* **Given records**:
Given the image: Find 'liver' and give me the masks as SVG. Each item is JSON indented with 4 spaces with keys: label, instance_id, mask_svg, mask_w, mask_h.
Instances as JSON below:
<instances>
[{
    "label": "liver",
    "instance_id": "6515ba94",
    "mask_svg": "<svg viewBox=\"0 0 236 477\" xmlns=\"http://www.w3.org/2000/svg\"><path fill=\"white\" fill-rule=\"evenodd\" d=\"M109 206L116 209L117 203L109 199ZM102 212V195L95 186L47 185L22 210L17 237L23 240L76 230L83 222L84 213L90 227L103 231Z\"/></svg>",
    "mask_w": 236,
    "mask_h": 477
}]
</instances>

* **Written task**: Give the data above as a numbered list, leaving out any blank lines.

* **Correct output**:
1. Given the image: Find 'liver' and give me the masks as SVG. Each item is JSON indented with 4 spaces with keys: label, instance_id, mask_svg, mask_w, mask_h.
2. Instances as JSON below:
3. <instances>
4. [{
5.     "label": "liver",
6.     "instance_id": "6515ba94",
7.     "mask_svg": "<svg viewBox=\"0 0 236 477\" xmlns=\"http://www.w3.org/2000/svg\"><path fill=\"white\" fill-rule=\"evenodd\" d=\"M109 206L116 209L117 203L109 199ZM102 212V195L95 186L47 185L22 210L17 237L23 240L76 230L83 222L84 213L90 227L103 231Z\"/></svg>",
8.     "mask_w": 236,
9.     "mask_h": 477
10. }]
11. </instances>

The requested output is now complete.